There are some precious lessons to take from the Black Power movement. In her piece, James discusses how Malcolm X, a figure whom many would associate only with Black nationalist politics, was able to hit at the crux of working-class struggle. To quote her:
Intellectuals in Harlem and Malcolm X, that great revolutionary, were both nationalists, both appeared to place colour above class when the white Left were still chanting variations of “Black and white unite and fight,” or “Negroes and Labour must join together.. The Black working class were able through this nationalism to rede ne class: overwhelmingly Black and Labour were synonymous (with no other group was Labour as synonymous — except perhaps with women), the demands of Blacks and the forms of struggle created by Blacks were the most comprehensive working class struggle.5 (emphasis mine)

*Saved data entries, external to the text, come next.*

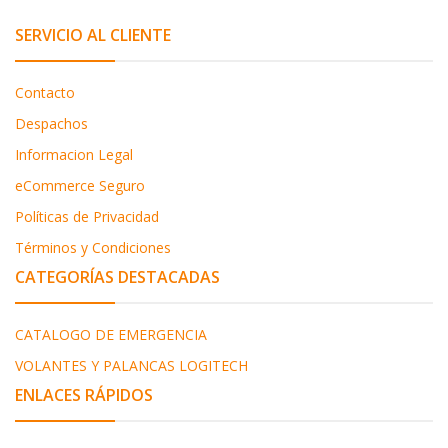
SERVICIO AL CLIENTE
Contacto
Despachos
Informacion Legal
eCommerce Seguro
Políticas de Privacidad
Términos y Condiciones
CATEGORÍAS DESTACADAS
CATALOGO DE EMERGENCIA
VOLANTES Y PALANCAS LOGITECH
ENLACES RÁPIDOS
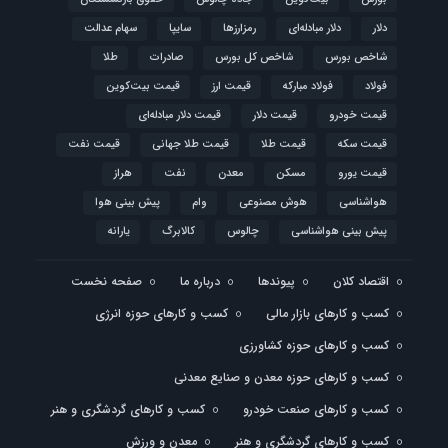
دلار
دلار مبادله‌ای
رمزارزها
سایپا
سهام عدالت
شاخص بورس
شاخص کل بورس
صادرات
طلا
فولاد
فولاد مبارکه
قیمت ارز
قیمت بیت‌کوین
قیمت خودرو
قیمت دلار
قیمت دلار مبادله‌ای
قیمت سکه
قیمت طلا
قیمت طلا جهانی
قیمت نفت
قیمت یورو
مسکن
معدن
نفت
هراز
هواشناسی
هوش مصنوعی
وام
پیش بینی هوا
پیش بینی هواشناسی
چالوس
کالابرگ
یارانه
اقتصاد کلان
پیوندها
درباره ما
صفحه نخست
کسب و کارهای بازار مالی
کسب و کارهای حوزه انرژی
کسب و کارهای حوزه کشاورزی
کسب و کارهای حوزه معدن و صنایع معدنی
کسب و کارهای صنعت خودرو
کسب و کارهای گردشگری و هنر
کسب و کارهای گردشگری و هنر
معدن و ورزش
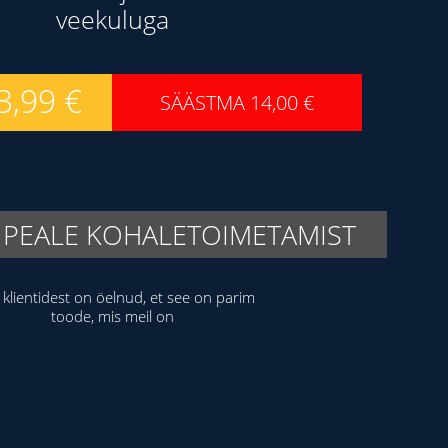
veekuluga
3,99
€
SÄÄSTMA
14,00
€
 PEALE KOHALETOIMETAMIST
klientidest on öelnud, et see on parim
toode, mis meil on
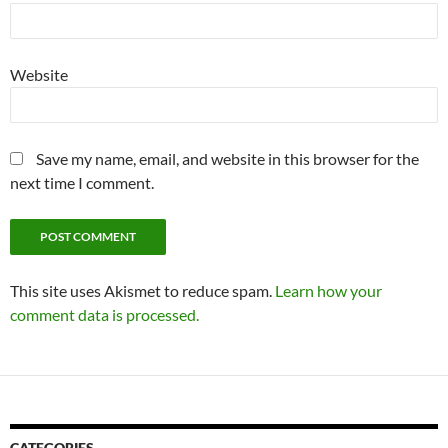
Website
Save my name, email, and website in this browser for the
next time I comment.
This site uses Akismet to reduce spam.
Learn how your
comment data is processed.
CATEGORIES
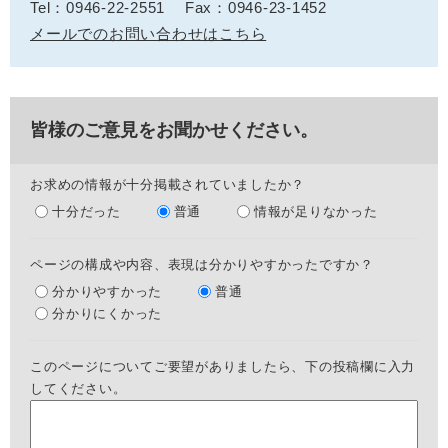
Tel：0946-22-2551
Fax：0946-23-1452
メールでのお問い合わせはこちら
皆様のご意見をお聞かせください。
お求めの情報が十分掲載されていましたか？
十分だった
普通
情報が足りなかった
ページの構成や内容、表現は分かりやすかったですか？
分かりやすかった
普通
分かりにくかった
このページについてご要望がありましたら、下の投稿欄に入力
してください。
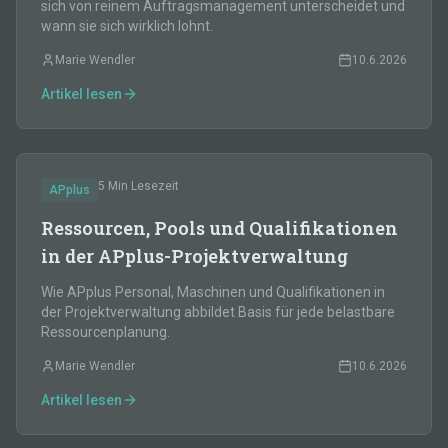
sich von reinem Auftragsmanagement unterscheidet und
wann sie sich wirklich lohnt.
Marie Wendler
10.6.2026
Artikel lesen
5 Min
Lesezeit
APplus
Ressourcen, Pools und Qualifikationen
in der APplus-Projektverwaltung
Wie APplus Personal, Maschinen und Qualifikationen in
der Projektverwaltung abbildet Basis für jede belastbare
Ressourcenplanung.
Marie Wendler
10.6.2026
Artikel lesen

Where class is racialized and oppression exacerbated along racial lines, then race was also another redefinition of class. The League of Revolutionary Black Workers was one such example. Based in Detroit in the late 1960s, the LRBW was a Black autoworkers organization that was independent from the union bureaucracy. They saw that the union bureaucracy, in its collaboration with management, was unable and unwilling to fight against the racism that Black workers were facing. They were always the last ones hired and first ones fired, and were subject to extremely dangerous working conditions because their lives didn’t matter to the capitalists and the union bureaucracy. The LRBW took independent action on the shop floor, such as wildcat strikes, to fight for their safety, through a messsage of Black workers struggle against racism. When the demands were achieved, it was a victory for all of the working class.

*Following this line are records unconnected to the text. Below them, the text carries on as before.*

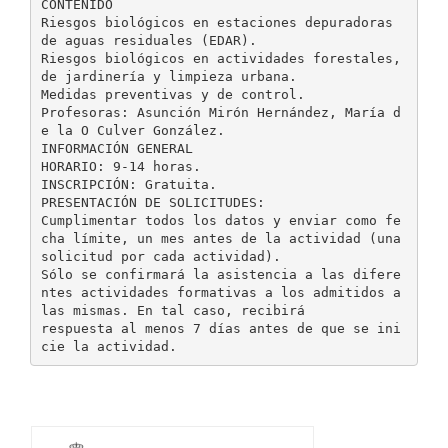
CONTENIDO
Riesgos biológicos en estaciones depuradoras
de aguas residuales (EDAR).
Riesgos biológicos en actividades forestales,
de jardinería y limpieza urbana.
Medidas preventivas y de control.
Profesoras: Asunción Mirón Hernández, María d
e la O Culver González.
INFORMACIÓN GENERAL
HORARIO: 9-14 horas.
INSCRIPCIÓN: Gratuita.
PRESENTACIÓN DE SOLICITUDES:
Cumplimentar todos los datos y enviar como fe
cha límite, un mes antes de la actividad (una
solicitud por cada actividad).
Sólo se confirmará la asistencia a las difere
ntes actividades formativas a los admitidos a
las mismas. En tal caso, recibirá
respuesta al menos 7 días antes de que se ini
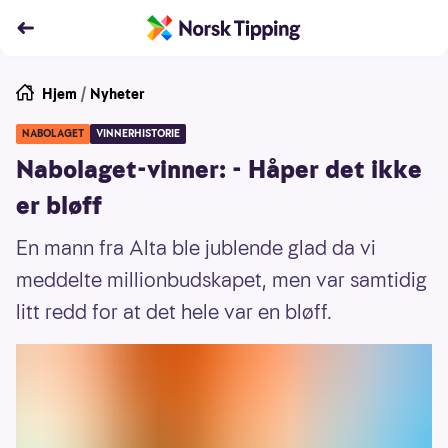
Hjem
/
Nyheter
NABOLAGET
VINNERHISTORIE
Nabolaget-vinner: - Håper det ikke
er bløff
En mann fra Alta ble jublende glad da vi
meddelte millionbudskapet, men var samtidig
litt redd for at det hele var en bløff.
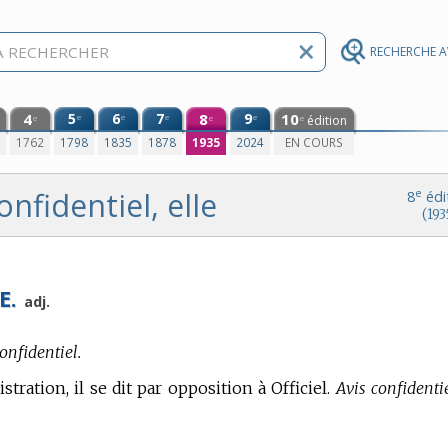
RECHERCHE 
4
5
6
7
8
9
10
e
e
e
e
édition
e
e
e
0
1762
1798
1835
1878
1935
2024
EN COURS
onfidentiel, elle
e
8
édi
(193
E.
adj.
onfidentiel.
stration,
il se dit par opposition à Officiel.
Avis confidentie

The Black struggle is the class struggle.
How can we form organizations today that take up the struggles that queer workers, both employed and unemployed, face at the workplace and in doing so, further the struggle for all of the working class? So that our victories are also class victories?
The need for a working-class queer liberation theory and practice is not just an academic foray. It is a necessity for us to reach out beyond the abstract lingo of queer theory, beyond the annals of academia, urban centers, and progressive non-profit scenes. If we are to appeal to queers who are working class, are people of color, are differently abled, and who may not even identify as queer but whose love lives, sex lives, gender expressions, and family formations are all queerly out of heteronormativity, then we need to articulate a politics that reflects this diversity.
Drawing from the words of the Combahee River Collective, working-class queers across race, ability, and gender have to be responsible for our own liberation. We have to build power in such a way that those who accuse us of dividing their heterosexist labor movement, or their white, middle-class queer movements will have to realize that “they might not only lose valuable and hardworking allies in their struggles,” but that they might also be forced to change their habitually heterosexist ways of interacting with and oppressing working-class queers.
In 1978, the Black lesbian feminists of the Combahee River Collective said,
We might use our position at the bottom, however, to make a clear leap into revolutionary action. If Black women were free, it would mean that everyone else would have to be free since our freedom would necessitate the destruction of all the systems of oppression.6
We do well to learn from that history to build on our theory and practice on a queer liberation that weaves in anti-racist, anti-patriarchal, anti-ableist class struggle politics.
Power to queers, and therefore to the class.